■ **SET OF TASKS**:
1/ Summarize the dealership insurance article in two sentences.
2/ According to the dealership insurance article, what did public dealer groups average in F&I gross per vehicle retailed in Q1 2025?
3/ Carry the dealership insurance article forward from its last line.

Yet most dealers treat both sides reactively. Operational coverage gets renewed annually without much scrutiny. F&I products get sold, a front-end margin gets booked, and the rest — the underwriting surplus that accumulates when claims come in below projections — flows quietly to the third-party provider.
This article covers the insurance coverage dealerships are required to carry, the products they sell customers, the compliance obligations that govern both, and how dealer-owned reinsurance changes the financial math entirely.
TL;DR
- Dealerships require specialized coverage — garage liability, dealer open lot, garage keepers legal liability, and surety bonds — that standard commercial policies don't address.
- F&I products like VSCs, GAP, and ancillary protection plans are major profit drivers, but dealers typically capture only the front-end markup while the underwriting surplus stays with the provider.
- Public dealer groups averaged $2,505 F&I gross per vehicle retailed in Q1 2025, with F&I representing as much as 73% of total dealership profit in some datasets.
- FTC enforcement, state licensing rules, and the Red Flags Rule create real compliance exposure for dealers who aren't paying attention.
- Dealer-owned reinsurance lets dealers stop funding third-party profits and start retaining the underwriting surplus from every F&I product they sell.
Types of Insurance Coverage Dealerships Must Carry
Running a dealership without the right coverage is illegal in most states. The policies below aren't interchangeable with standard business insurance, and underwriters price and structure them specifically around automotive operations.
Garage Liability
Garage liability is the foundational policy for any auto dealer. It covers bodily injury and property damage arising from dealership operations — test drives, service work, and customer visits. Standard general liability policies aren't designed for these exposures, which is why garage liability exists as a separate product.
Underwriters pay close attention to test drive protocols. Unaccompanied test drives and overnight vehicle releases are red flags that consistently affect both pricing and insurability. The practical implication: document driver IDs, keep test drives accompanied, and prohibit overnight releases in writing.
Dealer Open Lot (Physical Damage)

[Dataset entries]
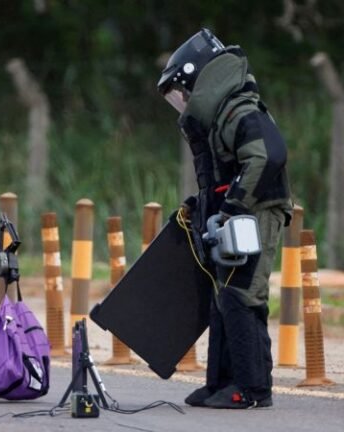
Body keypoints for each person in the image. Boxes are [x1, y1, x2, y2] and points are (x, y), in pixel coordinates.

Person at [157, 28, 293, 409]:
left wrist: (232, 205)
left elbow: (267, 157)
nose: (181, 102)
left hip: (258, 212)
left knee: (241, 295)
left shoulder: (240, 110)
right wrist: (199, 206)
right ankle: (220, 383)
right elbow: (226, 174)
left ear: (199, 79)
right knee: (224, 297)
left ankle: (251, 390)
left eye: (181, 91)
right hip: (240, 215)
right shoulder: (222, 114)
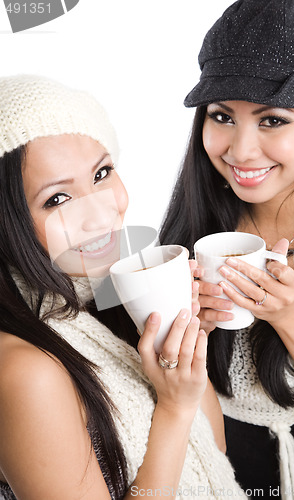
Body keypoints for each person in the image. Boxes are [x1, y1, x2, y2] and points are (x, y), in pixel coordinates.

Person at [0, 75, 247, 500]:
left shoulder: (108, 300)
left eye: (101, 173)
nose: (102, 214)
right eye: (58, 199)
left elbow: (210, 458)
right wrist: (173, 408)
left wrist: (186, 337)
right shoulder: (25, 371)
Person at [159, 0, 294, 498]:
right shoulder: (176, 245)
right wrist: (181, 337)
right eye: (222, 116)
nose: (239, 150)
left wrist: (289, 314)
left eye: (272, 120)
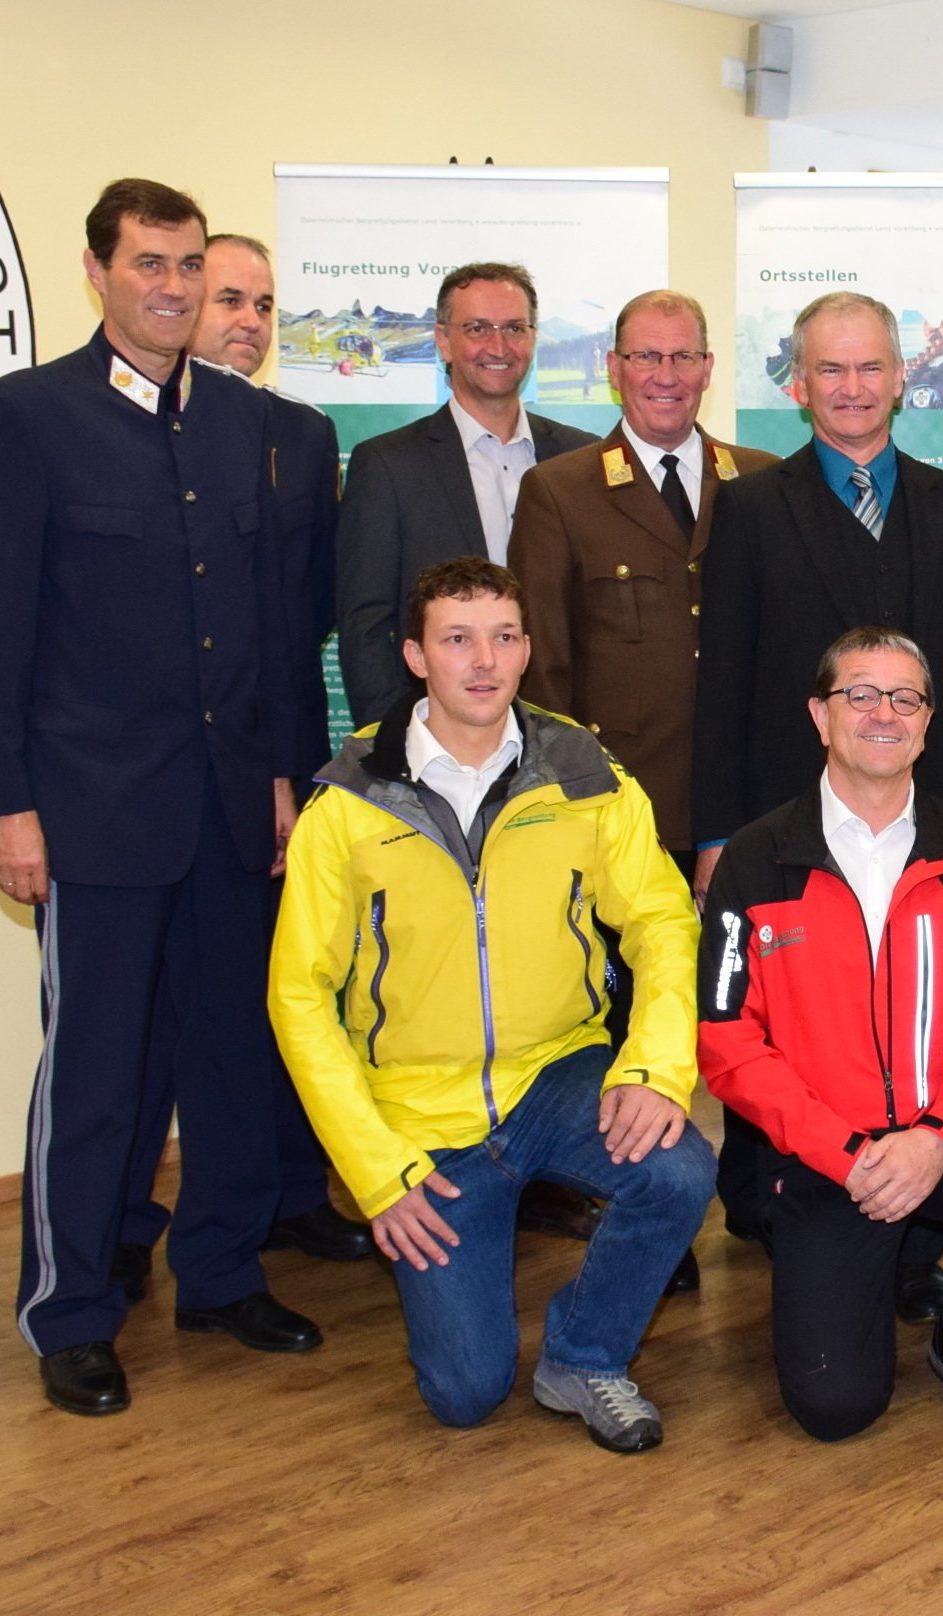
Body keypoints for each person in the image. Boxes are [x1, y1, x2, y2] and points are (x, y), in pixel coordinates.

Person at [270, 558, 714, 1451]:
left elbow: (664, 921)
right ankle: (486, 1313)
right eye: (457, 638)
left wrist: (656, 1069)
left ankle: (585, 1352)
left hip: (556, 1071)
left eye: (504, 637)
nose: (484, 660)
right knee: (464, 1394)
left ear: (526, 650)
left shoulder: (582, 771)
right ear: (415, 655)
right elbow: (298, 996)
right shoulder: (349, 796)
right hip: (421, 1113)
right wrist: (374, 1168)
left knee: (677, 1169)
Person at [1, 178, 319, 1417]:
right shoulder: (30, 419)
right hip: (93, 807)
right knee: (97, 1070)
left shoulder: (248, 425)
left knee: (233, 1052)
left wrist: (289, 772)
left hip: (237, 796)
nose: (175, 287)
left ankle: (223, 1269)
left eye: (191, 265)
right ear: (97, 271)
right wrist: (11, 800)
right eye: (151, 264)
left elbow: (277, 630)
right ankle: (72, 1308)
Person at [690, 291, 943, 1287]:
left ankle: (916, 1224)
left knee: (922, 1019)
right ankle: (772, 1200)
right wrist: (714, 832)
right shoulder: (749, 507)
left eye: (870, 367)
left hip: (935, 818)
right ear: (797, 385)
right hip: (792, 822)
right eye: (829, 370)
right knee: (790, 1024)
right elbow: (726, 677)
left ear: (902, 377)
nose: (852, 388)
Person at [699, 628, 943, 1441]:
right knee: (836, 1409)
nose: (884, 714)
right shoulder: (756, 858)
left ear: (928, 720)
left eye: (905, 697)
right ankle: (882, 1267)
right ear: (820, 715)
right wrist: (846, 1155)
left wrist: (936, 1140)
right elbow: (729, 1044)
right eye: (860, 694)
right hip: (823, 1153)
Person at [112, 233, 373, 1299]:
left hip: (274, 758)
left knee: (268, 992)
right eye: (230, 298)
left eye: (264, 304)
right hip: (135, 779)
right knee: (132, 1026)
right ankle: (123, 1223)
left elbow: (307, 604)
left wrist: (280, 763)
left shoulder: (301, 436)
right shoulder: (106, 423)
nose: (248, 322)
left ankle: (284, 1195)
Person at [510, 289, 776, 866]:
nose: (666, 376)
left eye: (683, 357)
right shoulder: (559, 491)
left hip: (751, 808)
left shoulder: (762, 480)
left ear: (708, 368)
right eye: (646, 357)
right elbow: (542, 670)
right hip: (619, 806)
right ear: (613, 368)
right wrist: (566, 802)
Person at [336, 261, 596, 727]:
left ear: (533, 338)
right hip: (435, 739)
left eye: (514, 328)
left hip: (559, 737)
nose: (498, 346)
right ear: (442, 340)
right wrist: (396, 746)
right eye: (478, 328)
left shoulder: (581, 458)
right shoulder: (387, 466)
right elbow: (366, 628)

==

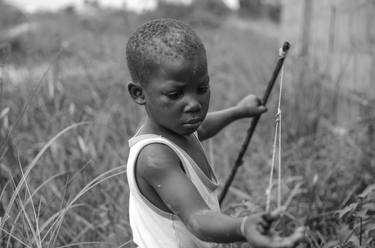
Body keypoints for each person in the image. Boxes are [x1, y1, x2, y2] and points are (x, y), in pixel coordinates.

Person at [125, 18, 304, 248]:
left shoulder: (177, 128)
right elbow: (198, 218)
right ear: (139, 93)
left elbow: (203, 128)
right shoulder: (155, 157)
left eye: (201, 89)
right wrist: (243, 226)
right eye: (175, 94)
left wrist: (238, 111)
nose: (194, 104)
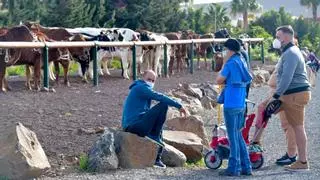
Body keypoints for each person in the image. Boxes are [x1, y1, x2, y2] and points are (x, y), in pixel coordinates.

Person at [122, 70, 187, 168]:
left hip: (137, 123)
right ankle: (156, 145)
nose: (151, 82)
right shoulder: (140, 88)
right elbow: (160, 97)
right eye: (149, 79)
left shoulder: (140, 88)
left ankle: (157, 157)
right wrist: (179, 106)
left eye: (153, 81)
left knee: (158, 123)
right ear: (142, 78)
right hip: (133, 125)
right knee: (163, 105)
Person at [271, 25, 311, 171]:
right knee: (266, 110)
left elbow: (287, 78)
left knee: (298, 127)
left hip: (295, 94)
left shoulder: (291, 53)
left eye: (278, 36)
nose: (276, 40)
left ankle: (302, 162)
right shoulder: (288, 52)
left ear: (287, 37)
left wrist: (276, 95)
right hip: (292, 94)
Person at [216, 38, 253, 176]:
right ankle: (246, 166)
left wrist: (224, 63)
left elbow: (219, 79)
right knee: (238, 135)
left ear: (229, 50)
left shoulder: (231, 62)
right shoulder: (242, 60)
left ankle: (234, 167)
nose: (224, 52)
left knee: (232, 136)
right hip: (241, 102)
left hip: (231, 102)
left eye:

■ **ANSWERS FOR EACH ITEM**:
1/ Most dealers handle both their required insurance coverage and the F&I products they sell reactively, so the underwriting surplus from those products flows to third-party providers. The article covers required coverage, customer products, compliance obligations, and dealer-owned reinsurance, starting with garage liability: the foundational policy for bodily injury and property damage from test drives, service work, and customer visits, where underwriters look closely at test drive protocols.

2/ $2,505 per vehicle retailed.

3/
This coverage protects your inventory against physical damage — collision, theft, vandalism, severe weather, fire, and transit damage. According to Jencap, collision is the most frequently cited peril, but hail and weather events drive significant claim volume depending on geography.
Underwriters evaluate:
- Fencing, lighting, and camera systems on the lot
- Geographic exposure to hail and wind
- Transport radius (thresholds around 200–300 miles are commonly cited)
- Vehicle mix, including salvage, heavy trucks, or motorcycles
- Whether inventory is valued at 100% to avoid coinsurance penalties
Garage Keepers Legal Liability
This is the coverage that protects customer vehicles left in your care — for service, detailing, or repairs. It's separate from your open lot coverage, which protects your own inventory. Keeping distinct limits and deductibles for each is an operational necessity.
Surety Bonds
Most states require a surety bond as a condition of dealer licensing, and the amounts vary significantly:
| State | Bond Amount |
|---|---|
| Indiana | $25,000 |
| Florida (used dealer) | $25,000 |
| Georgia | $35,000 |
| California (retail) | $50,000 |
| Texas | $50,000 |
| North Carolina | $50,000 (first location) |
| Ohio (effective April 2026) | $75,000 |

A lapsed or insufficient bond doesn't just create a compliance problem — it can trigger immediate license suspension. Multi-rooftop dealers need state-by-state bond calendars that account for renewal dates and any pending legislative increases.
Additional Required or Recommended Coverages
Three additional coverages round out a complete dealership insurance program:
- Workers' compensation is required in most states wherever employees are present
- Commercial umbrella is strongly recommended given the liability exposure in automotive operations
- Active business status matters — insurers may decline to write a garage policy for operations without sufficient ongoing activity; underwriters want to see a functioning dealership
Insurance Products Dealerships Sell to Customers Through F&I
F&I is where insurance stops being a cost and starts being a revenue line. The products below are sold at the point of sale, backed by third-party administrators or carriers, and represent a significant portion of dealership profitability.
Vehicle Service Contracts
VSCs are the most prevalent and profitable F&I product category. A dataset of 202 dealers showed average VSC profit rising from $1,119 to $1,254 per deal across two consecutive six-month periods, with VSC income performing strongest on financed transactions.
The structural problem: in a traditional model, the dealer earns a front-end margin on each contract sold, but the underwriting surplus — what remains after claims are paid — stays with the provider. That surplus exists because providers price conservatively. That's profit your customers generated — and in a traditional structure, you never see it.
GAP Insurance
GAP covers the difference between a vehicle's actual cash value at total loss and the remaining loan balance. It's most directly relevant to BHPH and subprime dealers, where loan-to-value ratios frequently create negative equity from day one.
Regulatory attention on GAP has increased. Several states updated their GAP waiver rules in 2024 — including Colorado, Connecticut, and California — clarifying fee caps, refund requirements, and disclosure obligations. Dealers need state-specific forms and compliant refund workflows, not a one-size-fits-all approach.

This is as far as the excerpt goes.